See exercises 24 and 25 in 7.4.
- BH: 4.4
Fri Apr 1 (Lecture 20): Midterm 2
Tue Apr 5 (Lecture 21): The Geometric and Negative Binomial
Distributions
- The story, range, distribution, and expectation of geometric
and negative binomial random variables. Coupon collector problem
(and how it differs from negative binomial).
- Reading:
- Ross: The indicator method is not covered well here.
- Rosen: 4.8.1, 4.8.2. Coupon collector is in 7.2 (example 2i).
- BH: 4.3
Fri Apr 8 (Lecture 22): Variance
- Three facts about expectation: 1) It might be infinite,
2) Law of the unconscious statistician (LOTUS) for calculating
E(g(X)), and 3) E(XY) = E(X)E(Y) when X and Y are independent.
The definition and intuition behind variance, and some alternative
attempts at a good definition. The easier formula for variance and
some example calculations using LOTUS.
- Reading:
- Ross: The infinite expectation example is exercise 30
and the end of chapter 4. 4.5.
- Rosen: The infinite expectation example is exercise 21
and the end of chapter 7. 7.4.
- BH: The infinite expectation example is
at the end of 4.3, 4.5, 4.6
Tue Apr 12 (Lecture 23): Properties of Variance
- Facts about variance. Covariance and
correlation (positive correlation, negative correlation, and uncorrelated)
Var(X + Y) = Var(X) + Var(Y) when X and Y are independent.
- Reading:
- Ross: 4.5.
- Rosen: 7.4.
- BH: 4.6 (covariance is covered in a later chapter but
it is mixed with other topics that we don't need)
Fri Apr 15 (Lecture 24): Inequalities
- Markov's, Chebyshev, and Chernoff's bounds. Intuition for
each, and the proof of Markov and Chebyshev.

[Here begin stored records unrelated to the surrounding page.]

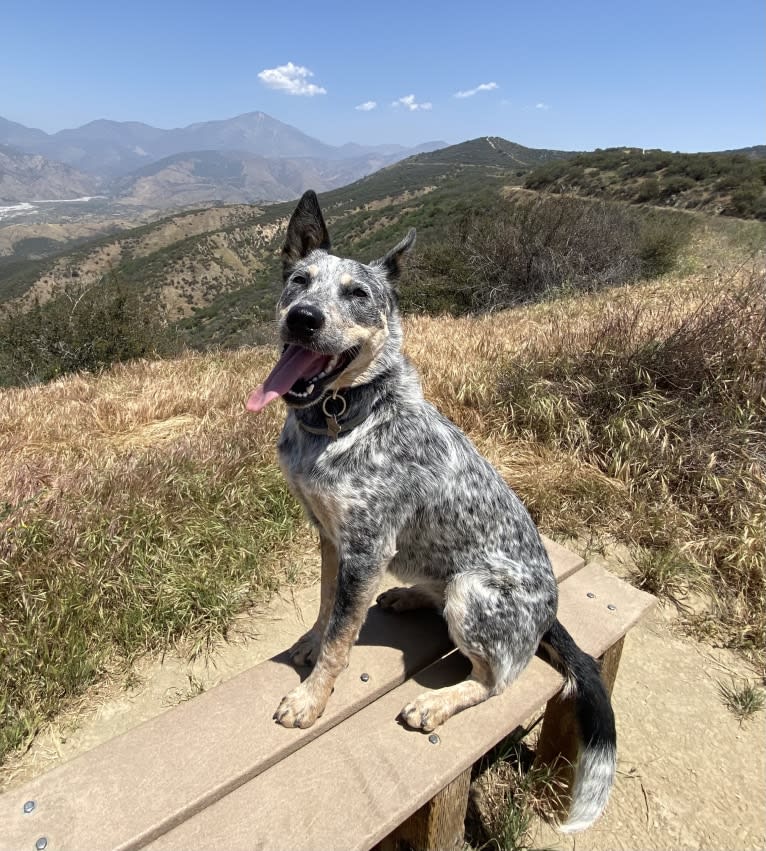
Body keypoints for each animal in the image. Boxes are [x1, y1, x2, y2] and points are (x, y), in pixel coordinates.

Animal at [249, 188, 620, 832]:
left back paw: (436, 702)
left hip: (475, 592)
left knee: (500, 680)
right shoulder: (330, 536)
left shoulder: (366, 546)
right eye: (299, 281)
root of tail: (550, 613)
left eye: (358, 294)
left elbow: (343, 637)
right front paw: (310, 643)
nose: (303, 319)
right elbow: (327, 609)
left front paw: (311, 698)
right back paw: (409, 597)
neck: (344, 417)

Applications to
simple problems.
- Reading: Note on Sakai.
Tue Apr 19 (Lecture 25): The Probabilistic Method
- Proving that certain objects exist using probability.

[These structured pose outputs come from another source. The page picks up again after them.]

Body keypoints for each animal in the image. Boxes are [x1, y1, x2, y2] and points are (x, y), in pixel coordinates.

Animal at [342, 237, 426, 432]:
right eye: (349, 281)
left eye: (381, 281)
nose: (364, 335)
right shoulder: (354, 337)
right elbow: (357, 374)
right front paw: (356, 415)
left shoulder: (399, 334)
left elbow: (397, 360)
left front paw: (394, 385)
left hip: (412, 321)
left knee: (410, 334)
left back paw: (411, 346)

Examples: The square with red corners, and forming committees
with intersections. A lower bound for Ramsey numbers.
- Reading: Note on Sakai.
- Ross: N/A
- Rosen: N/A
- BH: 4.9 up to 4.9.1 (the two examples I covered are
in this text)
Fri Apr 22 (Lecture 26): Markov Chains I
- Definition of a Markov chain (i.e. the Markov property).

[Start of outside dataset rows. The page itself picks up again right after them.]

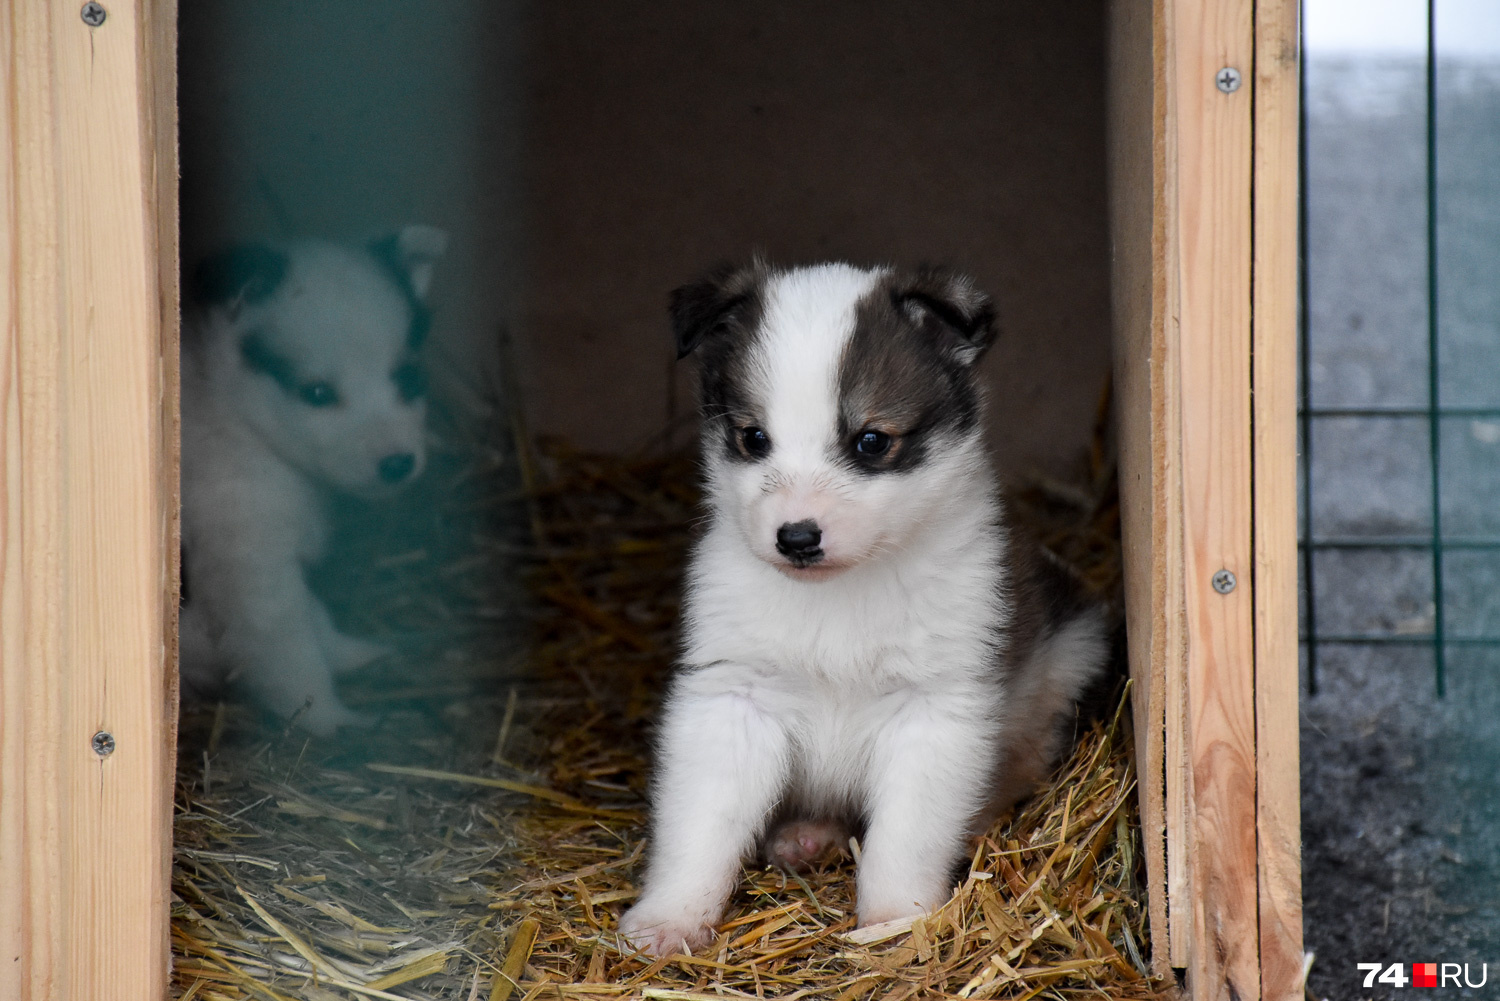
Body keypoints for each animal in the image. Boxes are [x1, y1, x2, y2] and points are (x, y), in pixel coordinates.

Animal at [180, 231, 444, 741]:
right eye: (317, 393)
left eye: (407, 377)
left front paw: (354, 653)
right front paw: (332, 719)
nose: (398, 463)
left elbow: (315, 616)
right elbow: (292, 657)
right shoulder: (252, 580)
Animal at [621, 258, 1116, 954]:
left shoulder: (932, 712)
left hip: (1070, 658)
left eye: (872, 441)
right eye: (753, 438)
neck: (838, 597)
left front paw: (894, 922)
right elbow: (701, 822)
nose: (797, 537)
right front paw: (670, 918)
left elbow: (904, 836)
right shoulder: (734, 697)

Notation and examples of Markov chains. The state diagram and
transition matrix of a Markov chain.
- Reading: 6.1 and 6.2 of the PDF on Sakai.
Tue Apr 26 (Lecture 27): Markov Chains II
- Multi-step transition probabilities and the the multi-step transition matrix. Computing multi-step the transition matrix by matrix multiplication. Initial distributions as vectors, and computing unconditional probabilities via vector-matrix multiplication. Regular Markov chains and the steady state theorem.
- Reading: 6.3 and 6.4 of the PDF on Sakai.